Five Years On, Superstorm Sandy Houses Rise Up
Though Sandy flooded and battered their Jersey Shore homes, many residents didn't move away—they just moved to safer heights.
Normal, simple houses designed to be at ground level take on a whole different look up in the air.
After Superstorm Sandy slammed into the New Jersey shore in 2012, people whose houses were still standing began having them raised—lifted on temporary pilings so that permanent foundations could be put in. Some did it to meet new construction codes or to reduce their flood insurance rates. But for others, I think, it was just a heartfelt bid to stay where they had sunk their roots, no matter the surroundings.
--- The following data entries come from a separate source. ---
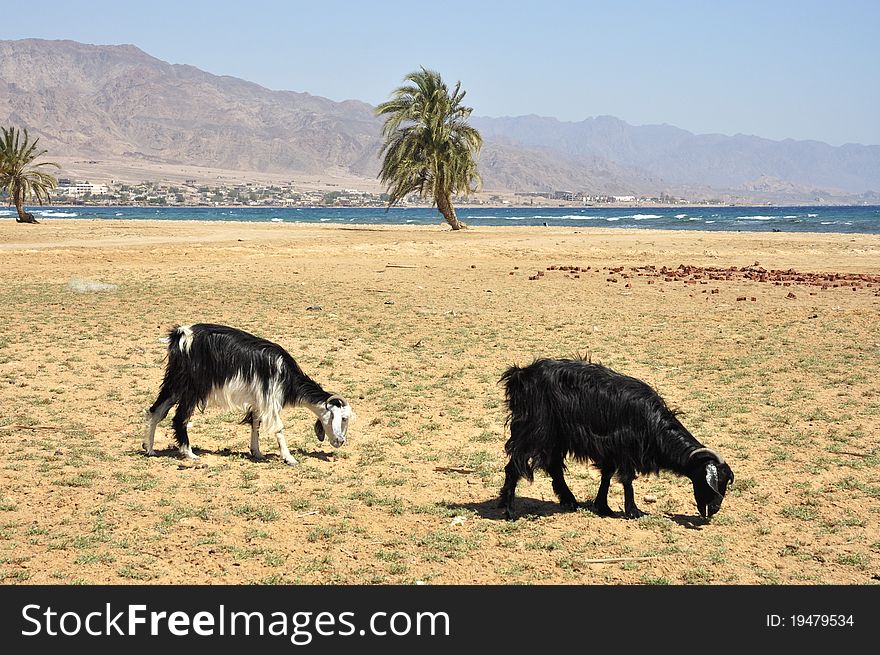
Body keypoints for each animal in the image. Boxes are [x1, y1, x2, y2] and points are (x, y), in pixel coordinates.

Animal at [144, 324, 350, 466]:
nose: (341, 441)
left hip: (175, 383)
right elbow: (278, 428)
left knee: (156, 410)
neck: (286, 373)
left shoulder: (259, 400)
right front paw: (289, 458)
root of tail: (182, 334)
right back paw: (189, 453)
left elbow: (255, 424)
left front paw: (256, 452)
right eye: (343, 418)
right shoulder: (270, 399)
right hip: (192, 388)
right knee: (179, 418)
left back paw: (149, 449)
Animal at [498, 358, 732, 524]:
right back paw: (509, 510)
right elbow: (627, 480)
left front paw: (603, 507)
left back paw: (569, 501)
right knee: (514, 466)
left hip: (555, 437)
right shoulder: (625, 448)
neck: (653, 424)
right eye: (717, 481)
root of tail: (520, 375)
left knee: (554, 467)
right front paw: (634, 511)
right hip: (535, 432)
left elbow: (607, 476)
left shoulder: (611, 451)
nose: (715, 509)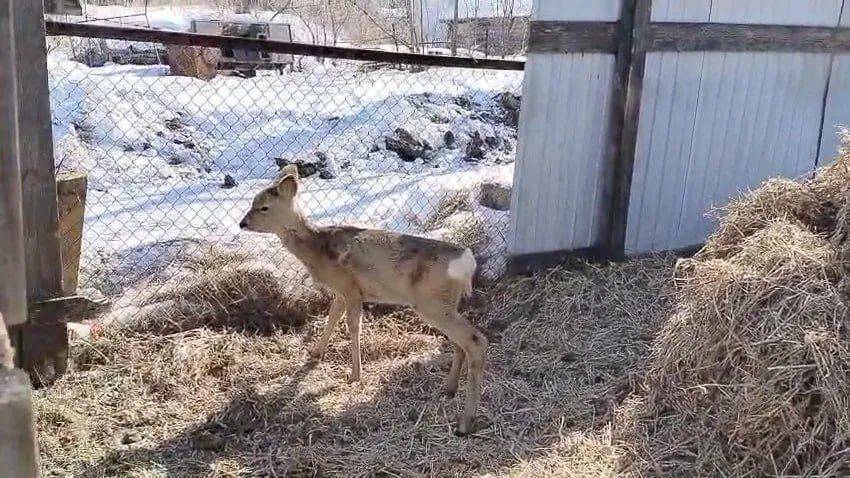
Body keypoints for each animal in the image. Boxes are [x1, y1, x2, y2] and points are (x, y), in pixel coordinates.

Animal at [242, 165, 486, 436]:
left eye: (263, 207)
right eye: (253, 202)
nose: (243, 223)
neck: (317, 248)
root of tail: (467, 260)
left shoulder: (351, 288)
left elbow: (353, 326)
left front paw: (354, 375)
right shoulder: (339, 291)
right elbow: (331, 318)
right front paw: (315, 353)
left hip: (432, 303)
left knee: (476, 340)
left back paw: (465, 422)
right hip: (446, 303)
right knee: (460, 343)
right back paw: (448, 389)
For 25 years I’ve vacationed with my family at the Jersey Shore, where beach communities are strung along 127 miles of coastline. In 2013 I began taking photos to capture the groundswell of house raisings and the strangeness of what it all looks like. We tend to think of buildings as fairly permanent—but when you see how a house can be dug underneath, lifted up, moved around, pulled, and tossed, it challenges that view.
Some homes had little Sandy damage; many had a lot. Raising a house can add as much as $150,000 to repair costs and prolong the disruption that homeowners already have endured.
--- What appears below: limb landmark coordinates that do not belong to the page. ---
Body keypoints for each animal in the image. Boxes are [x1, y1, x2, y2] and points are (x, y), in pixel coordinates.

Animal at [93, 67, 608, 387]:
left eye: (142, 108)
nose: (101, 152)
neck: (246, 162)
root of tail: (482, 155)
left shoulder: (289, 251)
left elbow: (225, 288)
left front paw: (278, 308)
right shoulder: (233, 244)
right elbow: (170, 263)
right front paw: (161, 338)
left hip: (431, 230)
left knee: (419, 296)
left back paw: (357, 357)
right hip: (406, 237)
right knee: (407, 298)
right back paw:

Working on this photo project has made me question the wisdom of what we’re doing. We keep rebuilding after events like Sandy—despite scientists’ warnings that in the future, climate change could make sea-level rise and extreme weather even worse. We haven’t wrestled with the bigger question of whether some locations simply are no longer safe or practical for habitation.
When big storms hit, we see dramatic pictures in real time, and they tug at us. What happens later gets less attention but is no less important: It’s the dirty, determined work of reclaiming a place and rising from the rubble.